À faire:
[1] Selon l'extrait sur l'évasion du camp de Compiègne, à quelle adresse six des évadés ont-ils été hébergés ?
[2] Poursuivez l'extrait sur l'évasion du camp de Compiègne à partir de sa dernière phrase.

A la Libération, Georges Kesterman, l’un des évadés,  montre l’entrée du tunnel
Témoignages d’Odette Dalenne, d’Hélène Valquenard et de Simone Thomas
Ces témoignages, rassemblés par Chantal Dalenne (1) viennent en complément de l’article de ce site : 22 juin 1942 : 19 internés s’évadent du camp de Compiègne par un souterrain.

« Vers la fin juin 42, six des évadés du camp de Royallieu de Compiègne ont été
hébergés au 22 rue du Moulin de Pierre à Issy-les-Moulineaux par André Dalenne et sa famille. Mon père était appelé soit « Oscar », soit « Gueule d’or » par les camarades.
Odette, ma demi-sœur avait 11 ans à cette époque et se souvient des camarades qui sont venus. La maison était petite et ils dormaient par terre dans le séjour et dans la chambre d’Odette qui dormait, elle, dans la chambre parentale.

Documents fournis:
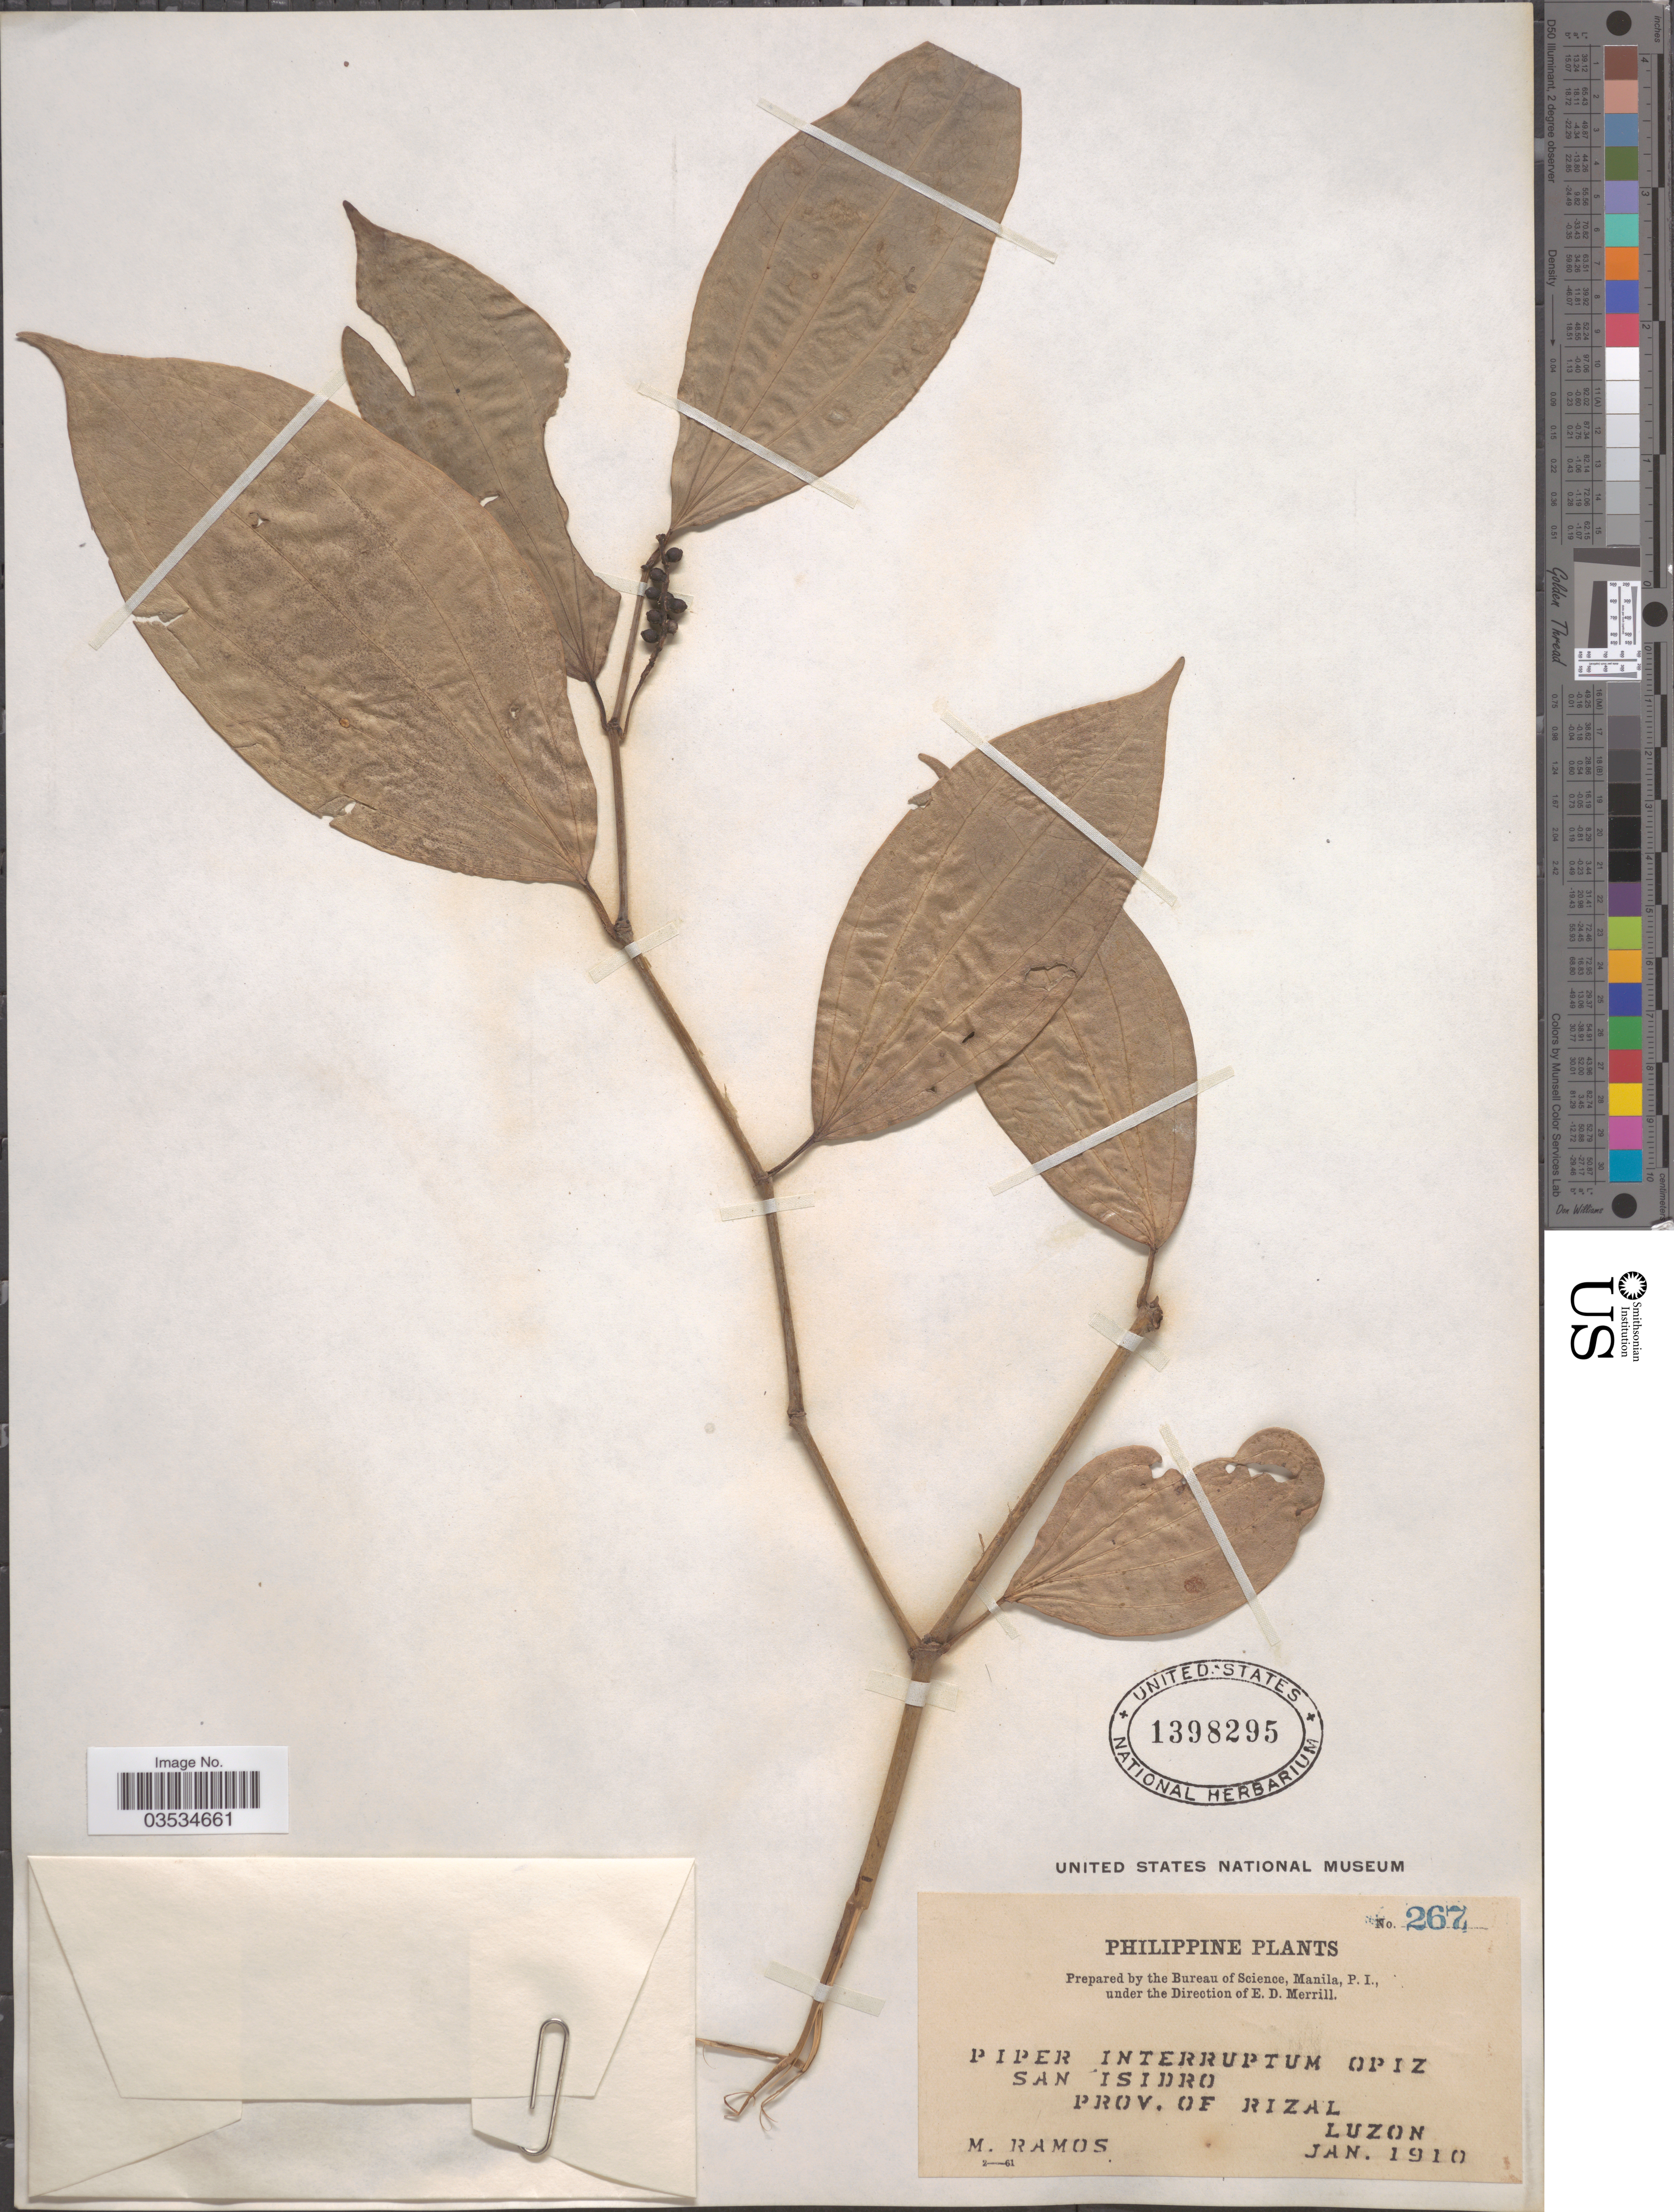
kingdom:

Réponses par tâche:
[1] Au 22 rue du Moulin de Pierre à Issy-les-Moulineaux.

[2]
Georges Cogniot (Préfecture 1942)

Il y avait Renard, Thorez (Louis), Le Gall, Gangner, Loriguet et celui qu’ils appelaient « Chef », Cogniot.
Mon père, qui faisait les mairies pour récupérer les tampons, les papiers et les tickets de ravitaillement a pu fournir ce qui leur manquait ainsi que des vêtements…
Thorez et Le Gall sont repartis au bout de trois jours et se sont malheureusement fait arrêter quelques jours plus tard dans leur nouvelle planque de Paris. Renée Loriguet est venue retrouver son mari rapidement dans la planque. Les autres ont regagné d’autres planques pour poursuivre leurs actions. Maurice Loriguet qui était farceur, n’arrêtait pas de dire à ma mère pour la taquiner quand elle lui disait : « Tu te fiches de moi, c’est impossible de s’évader comme ça, dis, c’est une blague que tu me racontes ? D’abord, comment vous avez fait? ». Alors Loriguet lui répondait : « Mais à la petite cuillère, ma p’tite, à la p’tite cuillère ! ». Du coup Maman a mis du temps à se rendre à l’évidence et à croire à cette évasion. René Guerre et Maurice Loriguet sont restés en contact avec mon père et sa famille. Ils ont travaillé ensemble.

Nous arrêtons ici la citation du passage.